- Born: 1910 Okolona, Mississippi, U.S.
- Died: 1985 (aged 74–75)
- Education: Boston University (B.A.); Smith College (MSW); University of London (PhD, 1961);
- Father: Wallace A. Battle

= Marie Battle Singer =

First black UK psychoanalyst

Marie Battle Singer (1910–1985) was an American-British psychotherapist, and the United Kingdom's first Black psychoanalyst.

She was born in 1910 into a family of educators in Okolona, Mississippi. Her father was Wallace A. Battle, founder of the Okolona Industrial School. The Okolona Industrial School and Battle himself were the targets of racist harassment and violence in the 1920s, culminating in the murder of one of the school's teachers; the family fled North in the late 1920s. Marie earned a bachelor's degree in English literature at Boston University, then joined her family in New York City, where she led a youth program at a Black YWCA chapter, among other jobs. Racism limited her employment opportunities.
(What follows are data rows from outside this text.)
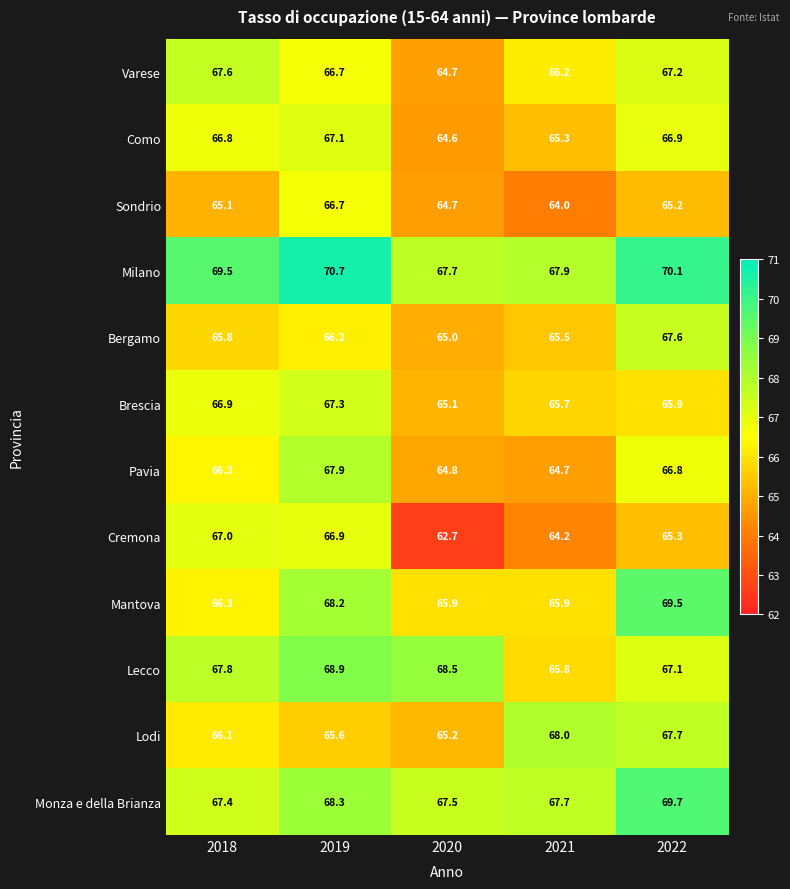

What is the highest value of the Pavia series?

67.9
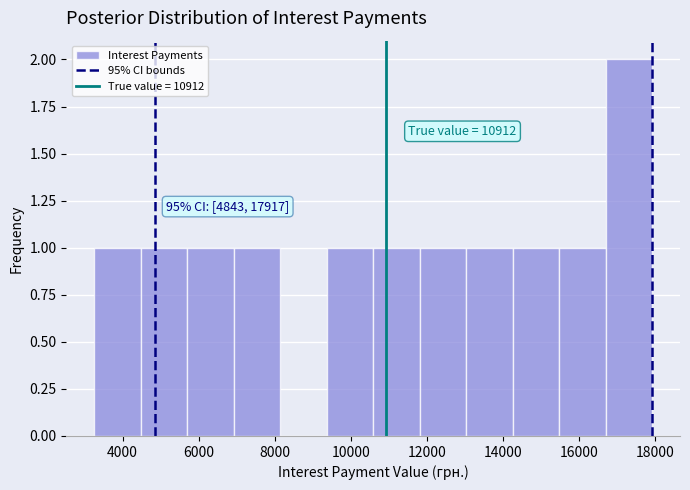

Over which range of the x-axis is the bar tallest?

16600 to 18000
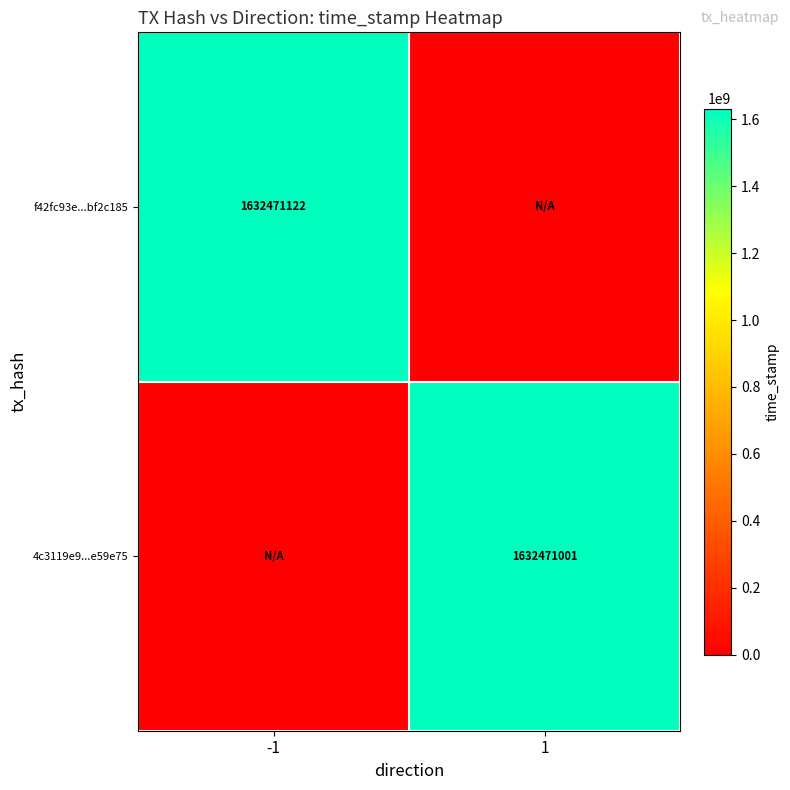

Is it true that 4c3119e9...e59e75 equals 811253378 at 1?

False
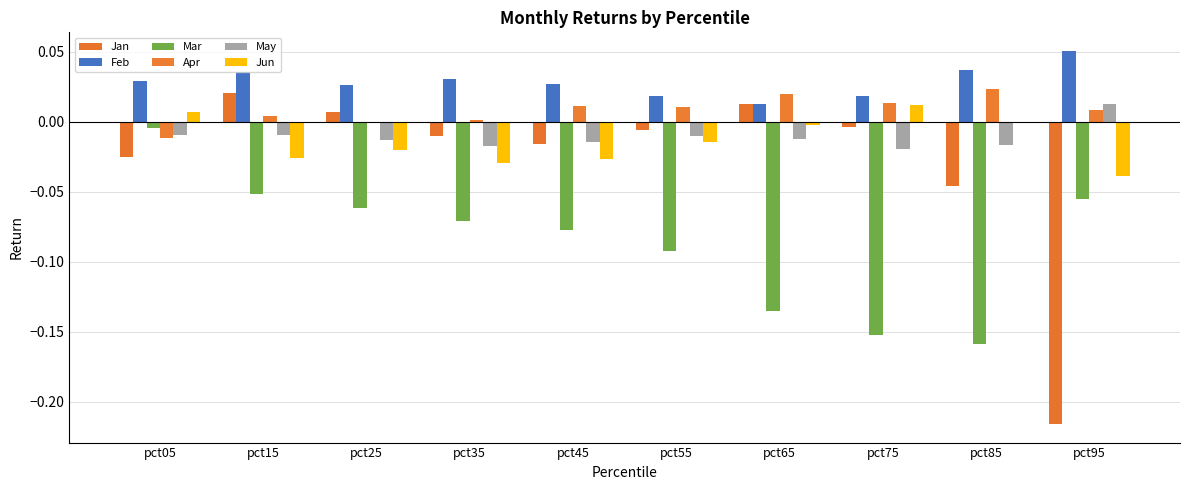

At which label does Jun first exceed 0?

pct05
She was briefly married, changing her last name to Wills.

She completed a master's degree in social work at Smith College, then, in 1948, took a job with the International Refugee Organization in Germany, where she helped to administer programs for refugee children. In Europe she found a sense of freedom that she hadn't experienced in the United States. In Germany she became aware of the work of Anna Freud, and in 1950 she moved to London to study at Freud's Hampstead Clinic, where she qualified in 1954 and worked as a therapist for several years. In the 1950s she also wrote a series of articles on adolescence for The Observer.
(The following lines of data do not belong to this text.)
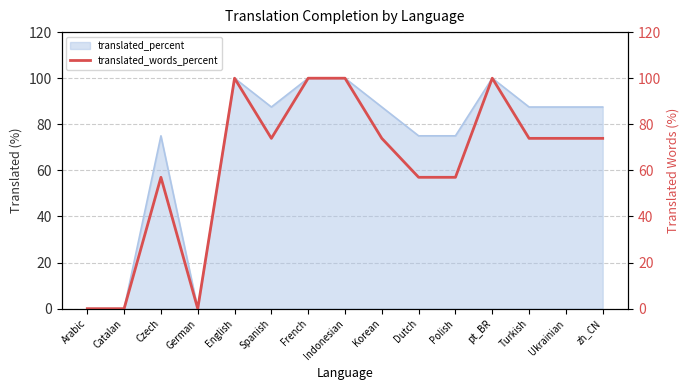

Does the chart have visible grid lines?

Yes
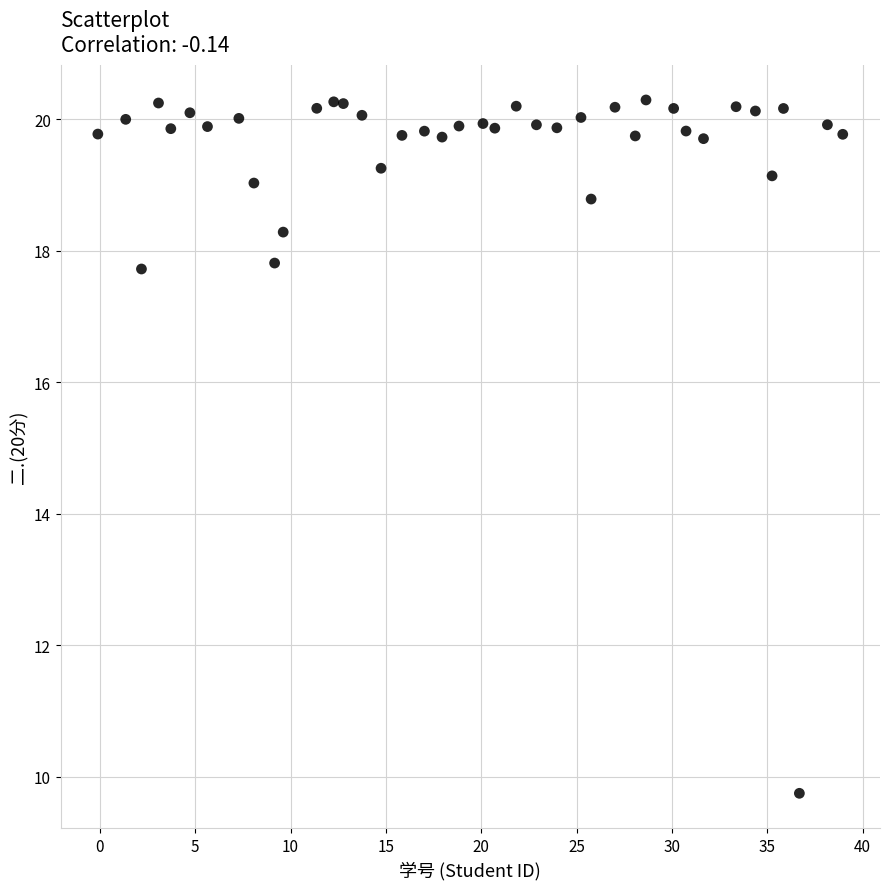

What is the range of X values (max minus min)?

39.1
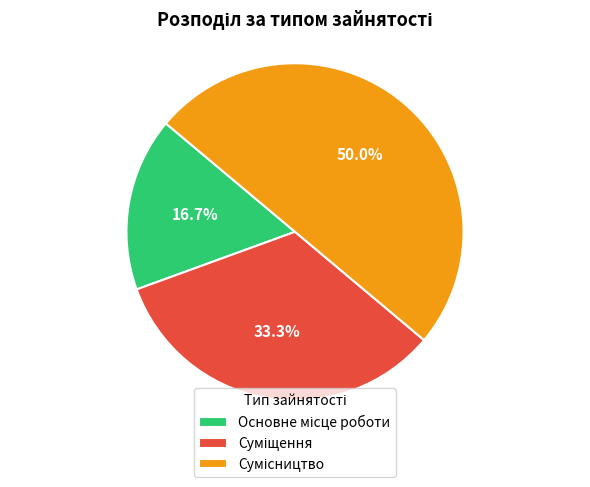

How many slices are in this pie chart?

3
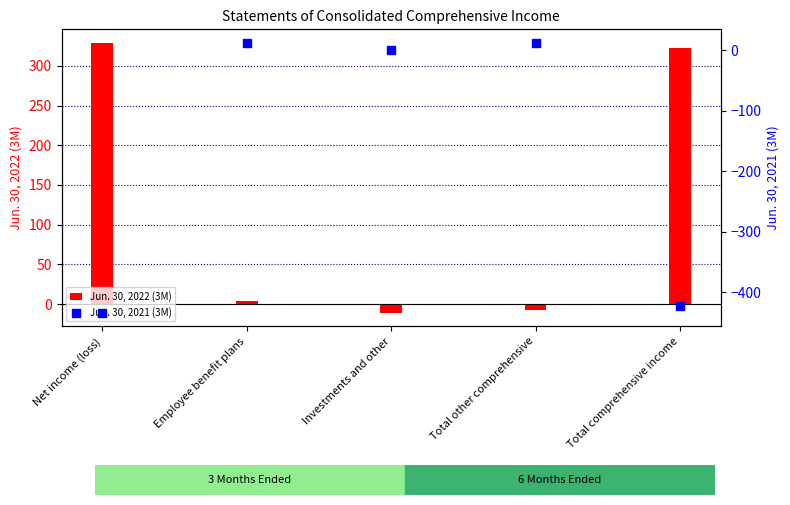

Which series reaches the minimum Y coordinate?

Jun. 30, 2021 (3M)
Through Karin Stephen, Singer socialized with the Bloomsbury Group, where she met her second husband, the poet and marine biologist Burns Singer. In 1959, the couple moved to Cambridge, where she was the only practising child psychotherapist at the time. She completed a PhD at the University of London in 1961. In addition to treating patients (in private practice and at Middlesex Hospital's Department of Child Psychiatry), she was a Research Fellow at Clare Hall and taught in Cambridge's Experimental Psychology department. She also conducted seminars for doctors in the Cambridge area, bringing new practitioners into psychiatry and psychoanalysis. Burns Singer died in 1964. After several years of declining health, Marie Battle Singer died in 1985. Clare Hall has a scholarship fund in her name.